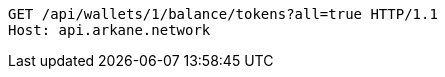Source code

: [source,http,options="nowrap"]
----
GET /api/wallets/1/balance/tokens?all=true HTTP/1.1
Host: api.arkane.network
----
# # # # #
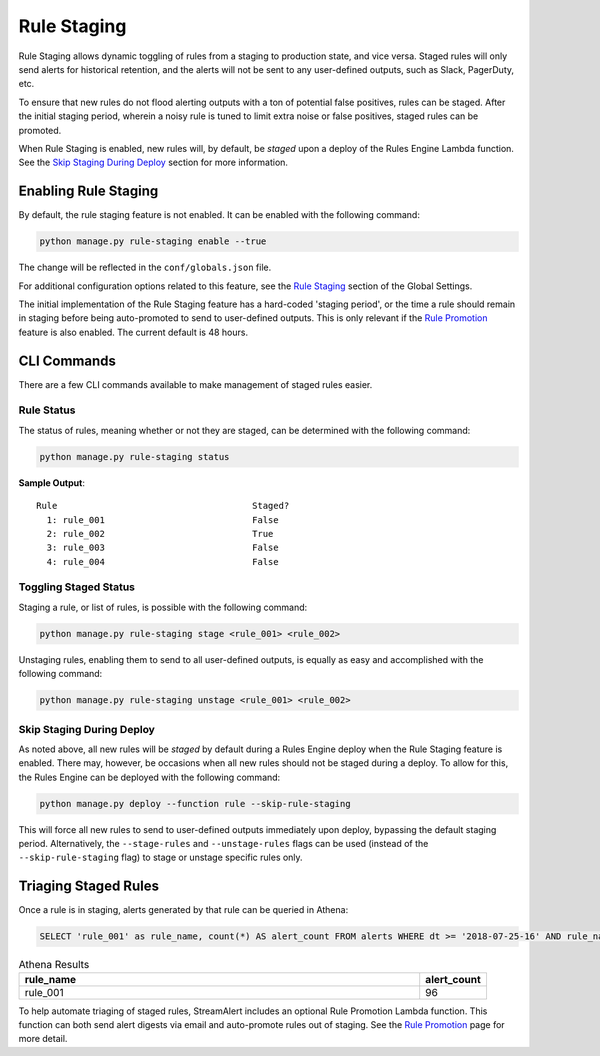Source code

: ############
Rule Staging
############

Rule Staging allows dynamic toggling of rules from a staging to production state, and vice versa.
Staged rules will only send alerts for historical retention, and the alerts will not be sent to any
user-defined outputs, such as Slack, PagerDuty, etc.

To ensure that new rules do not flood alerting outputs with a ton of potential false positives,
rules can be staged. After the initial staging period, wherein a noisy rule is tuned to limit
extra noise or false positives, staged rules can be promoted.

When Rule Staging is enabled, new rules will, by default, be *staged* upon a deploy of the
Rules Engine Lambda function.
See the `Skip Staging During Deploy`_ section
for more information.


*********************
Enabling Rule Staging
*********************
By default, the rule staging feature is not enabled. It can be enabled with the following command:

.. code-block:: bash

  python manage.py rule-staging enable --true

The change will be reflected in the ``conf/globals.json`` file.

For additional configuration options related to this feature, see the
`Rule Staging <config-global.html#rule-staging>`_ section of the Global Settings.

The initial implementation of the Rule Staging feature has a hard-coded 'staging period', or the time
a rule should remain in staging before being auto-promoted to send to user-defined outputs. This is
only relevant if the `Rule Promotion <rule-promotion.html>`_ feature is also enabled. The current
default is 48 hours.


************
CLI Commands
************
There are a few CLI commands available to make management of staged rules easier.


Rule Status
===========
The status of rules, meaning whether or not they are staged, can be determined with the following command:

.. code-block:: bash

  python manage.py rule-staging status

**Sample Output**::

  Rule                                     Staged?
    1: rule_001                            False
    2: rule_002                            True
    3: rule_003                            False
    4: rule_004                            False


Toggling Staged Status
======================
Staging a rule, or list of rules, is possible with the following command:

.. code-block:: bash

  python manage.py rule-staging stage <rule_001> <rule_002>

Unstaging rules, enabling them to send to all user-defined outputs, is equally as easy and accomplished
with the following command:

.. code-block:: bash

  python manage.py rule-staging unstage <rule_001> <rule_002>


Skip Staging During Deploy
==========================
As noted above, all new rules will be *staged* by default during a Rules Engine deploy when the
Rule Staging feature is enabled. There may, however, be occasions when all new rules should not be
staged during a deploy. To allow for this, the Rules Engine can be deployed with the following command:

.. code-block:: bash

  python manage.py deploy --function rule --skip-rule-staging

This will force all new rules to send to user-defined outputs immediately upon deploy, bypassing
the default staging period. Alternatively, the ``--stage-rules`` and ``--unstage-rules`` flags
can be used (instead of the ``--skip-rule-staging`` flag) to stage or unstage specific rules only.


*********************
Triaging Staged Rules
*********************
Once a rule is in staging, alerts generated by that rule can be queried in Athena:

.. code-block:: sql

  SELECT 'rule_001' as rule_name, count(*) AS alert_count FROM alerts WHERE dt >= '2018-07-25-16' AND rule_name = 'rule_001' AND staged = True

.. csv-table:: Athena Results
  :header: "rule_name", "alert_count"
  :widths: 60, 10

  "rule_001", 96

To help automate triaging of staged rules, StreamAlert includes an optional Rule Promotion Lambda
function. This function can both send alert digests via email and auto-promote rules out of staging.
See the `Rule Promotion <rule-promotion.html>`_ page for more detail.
# # # # #
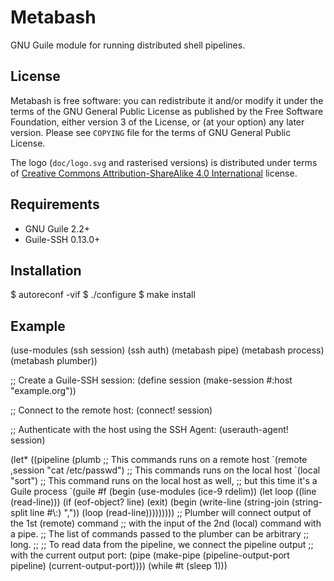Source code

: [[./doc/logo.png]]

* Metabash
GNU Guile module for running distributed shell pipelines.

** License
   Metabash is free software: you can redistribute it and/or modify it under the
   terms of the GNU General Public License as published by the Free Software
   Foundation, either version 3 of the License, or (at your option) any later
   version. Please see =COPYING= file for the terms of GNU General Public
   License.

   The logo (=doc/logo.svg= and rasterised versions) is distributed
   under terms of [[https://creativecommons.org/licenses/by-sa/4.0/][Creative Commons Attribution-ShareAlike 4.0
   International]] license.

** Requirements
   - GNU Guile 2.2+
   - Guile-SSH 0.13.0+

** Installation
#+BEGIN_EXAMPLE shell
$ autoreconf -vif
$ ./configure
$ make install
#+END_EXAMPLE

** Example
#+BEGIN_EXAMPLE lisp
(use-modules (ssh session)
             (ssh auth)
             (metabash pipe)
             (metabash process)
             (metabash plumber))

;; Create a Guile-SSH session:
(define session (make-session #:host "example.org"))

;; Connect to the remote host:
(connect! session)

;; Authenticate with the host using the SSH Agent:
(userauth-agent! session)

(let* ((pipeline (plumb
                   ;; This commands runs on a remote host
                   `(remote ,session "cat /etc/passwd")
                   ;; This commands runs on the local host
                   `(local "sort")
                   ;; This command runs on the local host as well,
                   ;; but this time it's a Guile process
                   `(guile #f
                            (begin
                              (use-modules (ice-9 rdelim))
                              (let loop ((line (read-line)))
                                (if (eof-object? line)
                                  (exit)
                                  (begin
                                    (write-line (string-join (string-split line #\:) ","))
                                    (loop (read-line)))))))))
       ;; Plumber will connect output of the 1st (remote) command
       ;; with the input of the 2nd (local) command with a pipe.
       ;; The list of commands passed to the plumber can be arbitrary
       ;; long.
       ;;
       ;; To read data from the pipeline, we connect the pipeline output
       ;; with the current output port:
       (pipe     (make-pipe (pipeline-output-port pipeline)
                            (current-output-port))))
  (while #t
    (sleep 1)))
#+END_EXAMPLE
# # # # #
> **Work order**
Gather each line in the data that holds the string "process".

> **Solution to this task**
             (metabash process)
                   ;; but this time it's a Guile process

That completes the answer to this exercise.